FRAGMENTO DEL TEXTO
'''

Es monstruoso el número de abortos en España, y progresiva su crueldad; sin embargo, su aceptación social -como definía don Julián Marías el mayor mal de nuestro tiempo- no parece que disminuya en absoluto, y se intenta que aumente, del mismo modo, la de la eutanasia. La alarma ya la encendió Juan Pablo II en 1995, en su encíclica Evangelium vitae: «La Humanidad de hoy nos ofrece un espectáculo verdaderamente alarmante, si consideramos no sólo los diversos ámbitos en los que se producen los atentados contra la vida, sino también su singular proporción numérica, junto con el múltiple y poderoso apoyo que reciben de una vasta opinión pública, de un frecuente reconocimiento legal y de la implicación de una parte del personal sanitario». Y añade más adelante: «Se llega, además, al colmo del arbitrio y de la injusticia cuando algunos, médicos o legisladores, se arrogan el poder de decidir sobre quién debe vivir o morir». Frente a ello, se alza llena de esperanza la voz de la Iglesia. Benedicto XVI acaba de alzarla en el Congreso Junto al enfermo incurable y al moribundo: orientaciones éticas y operativas, organizado en Roma por la Academia Pontificia para la Vida. Valora el Papa «el incesante progreso de las ciencias médicas» y «el alto nivel de los instrumentos tecnológicos»; pero hay algo más necesario aún, indispensable para no caer en la más cruel inhumanidad.
«Conscientes del hecho -dice Benedicto XVI a los participantes en este Congreso, recordando su encíclica sobre la esperanza- de que no es la ciencia la que redime a los hombres, la sociedad entera, y en particular los sectores ligados a la ciencia médica, somos llamados a expresar la solidaridad del amor, la salvaguardia y el respeto de la vida humana en todo momento de su desarrollo terreno, sobre todo cuando sufre una condición de enfermedad, o está en su fase terminal». Y dice más el Santo Padre, hablando del «urgente desafío» para todos, y en primer lugar para la Iglesia, de aportar a quien vive esta situación «el esplendor de la verdad revelada y el apoyo de la esperanza». No es sólo «un hecho biológico que se agota, o una biografía que se cierra, sino un nuevo nacimiento y una existencia renovada», pues «con la muerte se concluye la experiencia terrena, pero a través de la muerte se abre también, para cada uno de nosotros, más allá del tiempo, la vida plena y definitiva». ¡Qué bien y con cuanta fuerza nos lo dijo a la Humanidad entera, en su elocuentísimo silencio rebosante de la verdadera dignidad de los últimos días de su vida terrena, Juan Pablo II!

'''

DATOS APORTADOS

'''

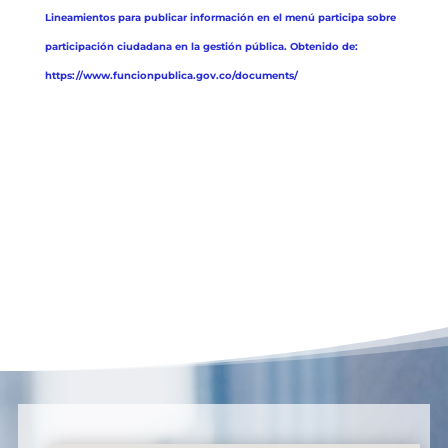
Lineamientos para publicar información en el menú participa sobre
participación ciudadana en la gestión pública. Obtenido de:
https://www.funcionpublica.gov.co/documents/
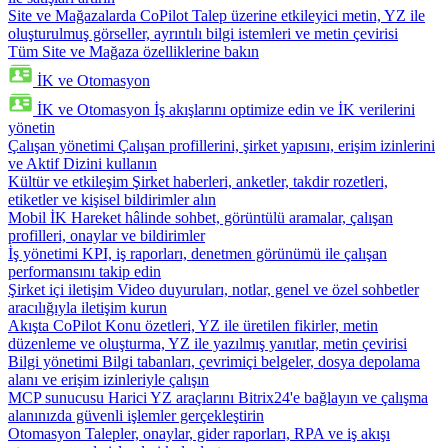
Site ve Mağazalarda CoPilot
Talep üzerine etkileyici metin, YZ ile
oluşturulmuş görseller, ayrıntılı bilgi istemleri ve metin çevirisi
Tüm Site ve Mağaza özelliklerine bakın
İK ve Otomasyon
İK ve Otomasyon
İş akışlarını optimize edin ve İK verilerini
yönetin
Çalışan yönetimi
Çalışan profillerini, şirket yapısını, erişim izinlerini
ve Aktif Dizini kullanın
Kültür ve etkileşim
Şirket haberleri, anketler, takdir rozetleri,
etiketler ve kişisel bildirimler alın
Mobil İK
Hareket hâlinde sohbet, görüntülü aramalar, çalışan
profilleri, onaylar ve bildirimler
İş yönetimi
KPI, iş raporları, denetmen görünümü ile çalışan
performansını takip edin
Şirket içi iletişim
Video duyuruları, notlar, genel ve özel sohbetler
aracılığıyla iletişim kurun
Akışta CoPilot
Konu özetleri, YZ ile üretilen fikirler, metin
düzenleme ve oluşturma, YZ ile yazılmış yanıtlar, metin çevirisi
Bilgi yönetimi
Bilgi tabanları, çevrimiçi belgeler, dosya depolama
alanı ve erişim izinleriyle çalışın
MCP sunucusu
Harici YZ araçlarını Bitrix24'e bağlayın ve çalışma
alanınızda güvenli işlemler gerçekleştirin
Otomasyon
Talepler, onaylar, gider raporları, RPA ve iş akışı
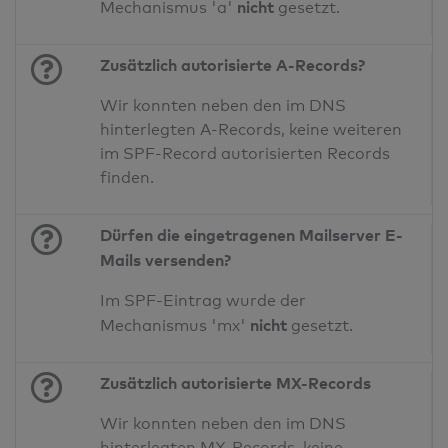
nicht
Mechanismus 'a'
gesetzt.
Zusätzlich autorisierte A-Records?
Wir konnten neben den im DNS
hinterlegten A-Records, keine weiteren
im SPF-Record autorisierten Records
finden.
Dürfen die eingetragenen Mailserver E-
Mails versenden?
Im SPF-Eintrag wurde der
nicht
Mechanismus 'mx'
gesetzt.
Zusätzlich autorisierte MX-Records
Wir konnten neben den im DNS
hinterlegten MX-Records, keine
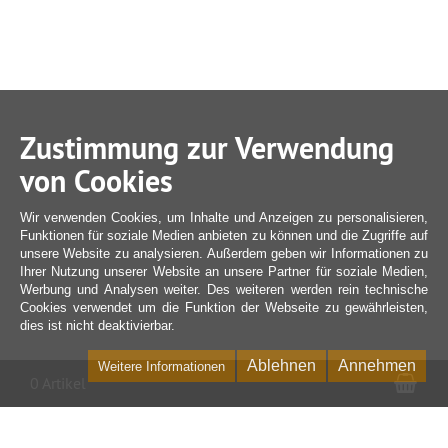
Zustimmung zur Verwendung
von Cookies
Wir verwenden Cookies, um Inhalte und Anzeigen zu personalisieren,
Funktionen für soziale Medien anbieten zu können und die Zugriffe auf
unsere Website zu analysieren. Außerdem geben wir Informationen zu
Ihrer Nutzung unserer Website an unsere Partner für soziale Medien,
Werbung und Analysen weiter. Des weiteren werden rein technische
Cookies verwendet um die Funktion der Webseite zu gewährleisten,
dies ist nicht deaktivierbar.
Ablehnen
Annehmen
Weitere Informationen
War
0 Artikel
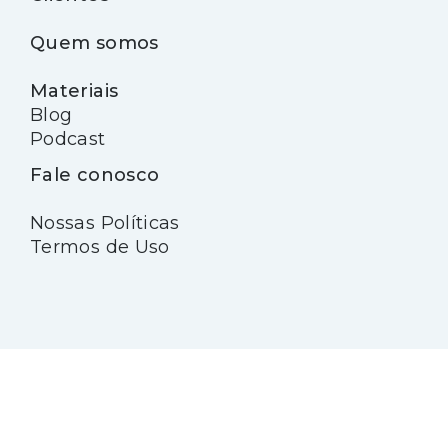
Quem somos
Materiais
Blog
Podcast
Fale conosco
Nossas Políticas
Termos de Uso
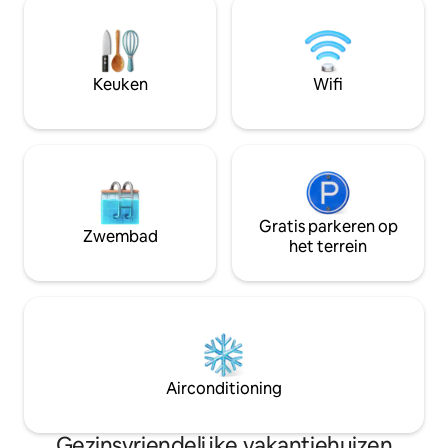
is centraal gelegen in de buurt van
wifi en zakelijke f
winkelcentra zoals Yaya Centre, Prestige
een rustige lomme
Mall, Adlife Mall en Valley Arcade, en
maar ook gunstig 
populaire restaurants zoals Mama Oliech
Sarit en winkelcen
Keuken
Wifi
Fish, Black Samurai, Tamasha, Blacky'z en
zakelijke centra
Ashaki.
Gratis parkeren op
Zwembad
het terrein
Airconditioning
Gezinsvriendelijke vakantiehuizen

'''

TAREA 1
Resume el fragmento del texto en dos oraciones.
TAREA 2
Según el fragmento del texto, ¿quién organizó en Roma el Congreso en el que habló Benedicto XVI?
TAREA 3
¿Cómo quedaría, en una versión más breve, el párrafo del fragmento del texto que empieza con «Conscientes del hecho», sin perder sus datos principales?
Estos datos proceden de otra fuente.

SOLUCIÓN DEL EJERCICIO 1
El fragmento denuncia el enorme número de abortos en España y su aceptación social, y recuerda la alarma que Juan Pablo II lanzó en 1995 en la encíclica Evangelium vitae sobre los atentados contra la vida. Frente a ello, cita a Benedicto XVI, que en un congreso de la Academia Pontificia para la Vida afirmó que no es la ciencia la que redime a los hombres y llamó a expresar la solidaridad del amor y el respeto a la vida humana, sobre todo en la enfermedad y en la fase terminal.

SOLUCIÓN DEL EJERCICIO 2
La Academia Pontificia para la Vida.

SOLUCIÓN DEL EJERCICIO 3
Benedicto XVI, recordando su encíclica sobre la esperanza, dice a los participantes del Congreso que la ciencia no redime a los hombres. Añade que toda la sociedad, y en especial la medicina, debe expresar la solidaridad del amor y respetar la vida humana en todo momento, sobre todo en la enfermedad y en la fase terminal. Señala también el urgente desafío, ante todo para la Iglesia, de llevar a quien vive esa situación la verdad revelada y la esperanza, porque la muerte no es solo un final biológico, sino la entrada en la vida plena y definitiva. El párrafo termina afirmando que Juan Pablo II transmitió esto con fuerza con su silencio en los últimos días de su vida.